Analytical Model for Droplet Capture on a Thin Wire

Abstract

Mist elimination is a widely used separation technique in many industrial processes. Mist elimination is commonly carried out using knitted wires, and the droplet impact and capture on these wires are governed by the impact hydrodynamics. Predicting the maximum impact velocity that results in the droplet being captured on a horizontal, stationary wire (Vt,max) has previously been based on the solution of the force balance equation over an impacting droplet. However, these correlations were often based on varying simplifications, particularly in using a constant value of drag coefficient (Cd) in calculating the drag force in the force balance equations.

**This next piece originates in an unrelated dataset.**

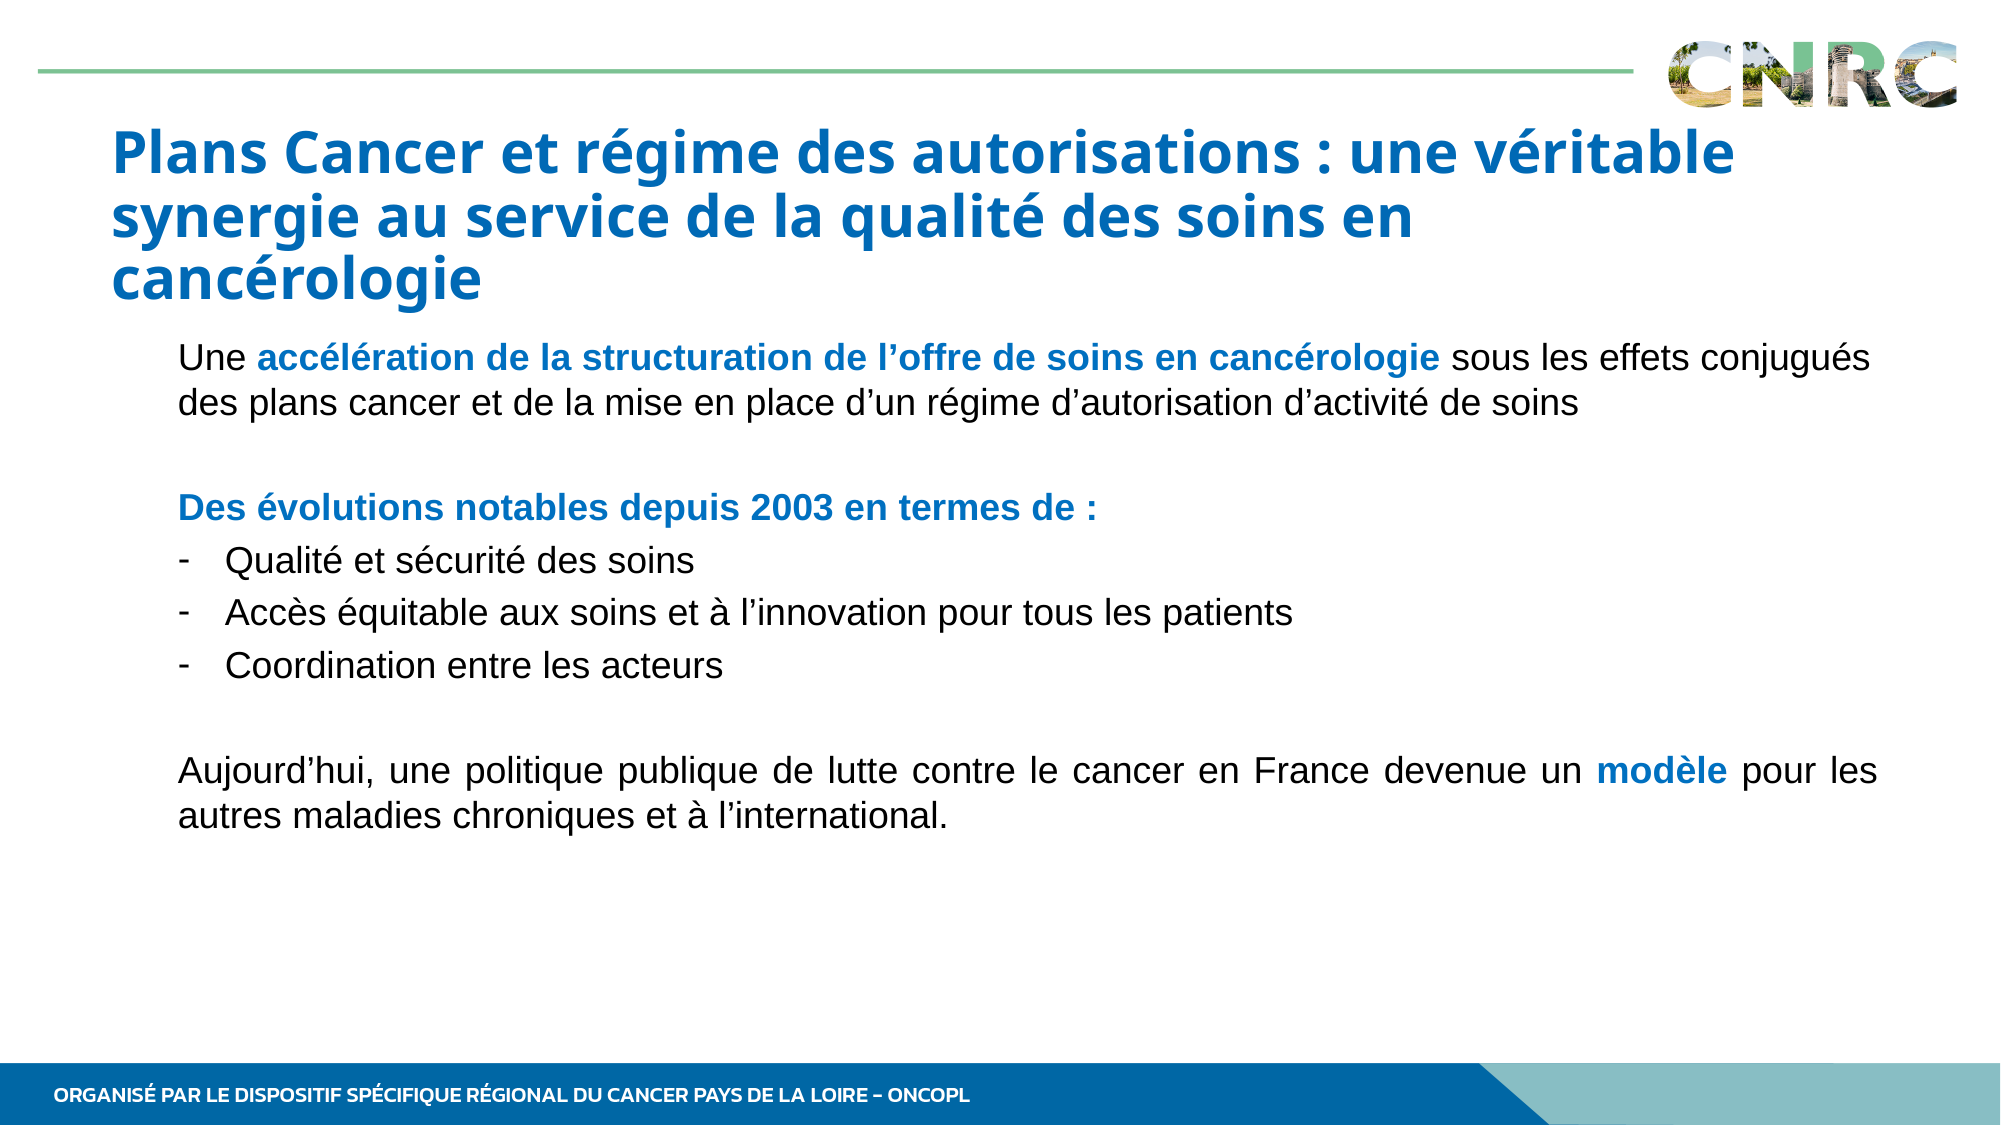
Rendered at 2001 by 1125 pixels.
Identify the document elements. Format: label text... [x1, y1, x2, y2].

text_box Une accélération de la structuration de l’offre de soins en cancérologie sous les effets conjugués des plans cancer et de la mise en place d’un régime d’autorisation d’activité de soins Des évolutions notables depuis 2003 en termes de : Qualité et sécurité des soins Accès équitable aux soins et à l’innovation pour tous les patients Coordination entre les acteurs Aujourd’hui, une politique publique de lutte contre le cancer en France devenue un modèle pour les autres maladies chroniques et à l’international. [148, 325, 1893, 1063]
text_box Plans Cancer et régime des autorisations : une véritable synergie au service de la qualité des soins en cancérologie [96, 62, 1815, 297]
picture [0, 0, 2001, 1125]
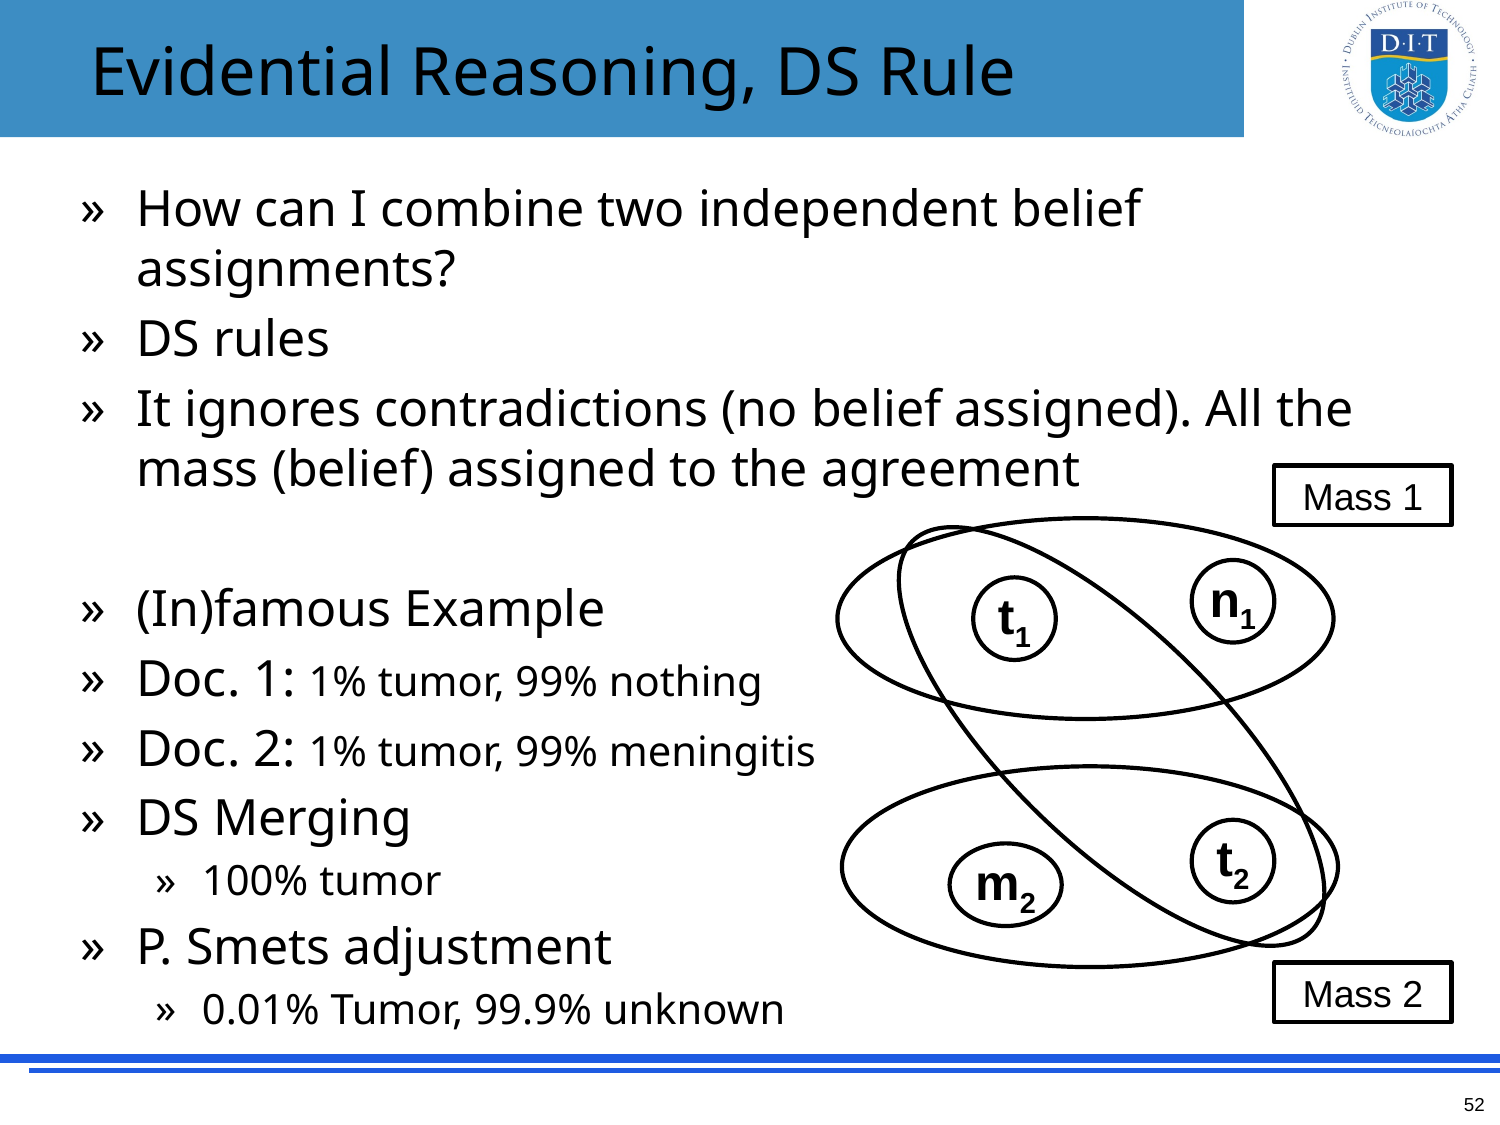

The result of such simplifications has contributed to the discrepancy between predictions and experimental data ranging from 15 to 40%. The current work proposes a new analytical model with a correlation that was developed to predict the Cd as a function of fundamental physical properties of the fluid (the ratio of viscosities) and operating parameters (the ratio of diameters). Droplet capture experiments with different wire materials and different wire and droplet sizes were also carried out. High-speed imaging was used to measure the Vt,max. Results from the experiment were used to estimate the parameters in the newly developed correlation for the variable Cd using a hybrid genetic algorithm (GA) and Levenberg–Marquadt algorithm (LMA) method. The new model was tested for a wide range of experimental data. It was observed that the new model was able to predict the experimental data more accurately than previously reported predictions. The model was also used to investigate the effect of wire size and fluid properties on the Vt,max.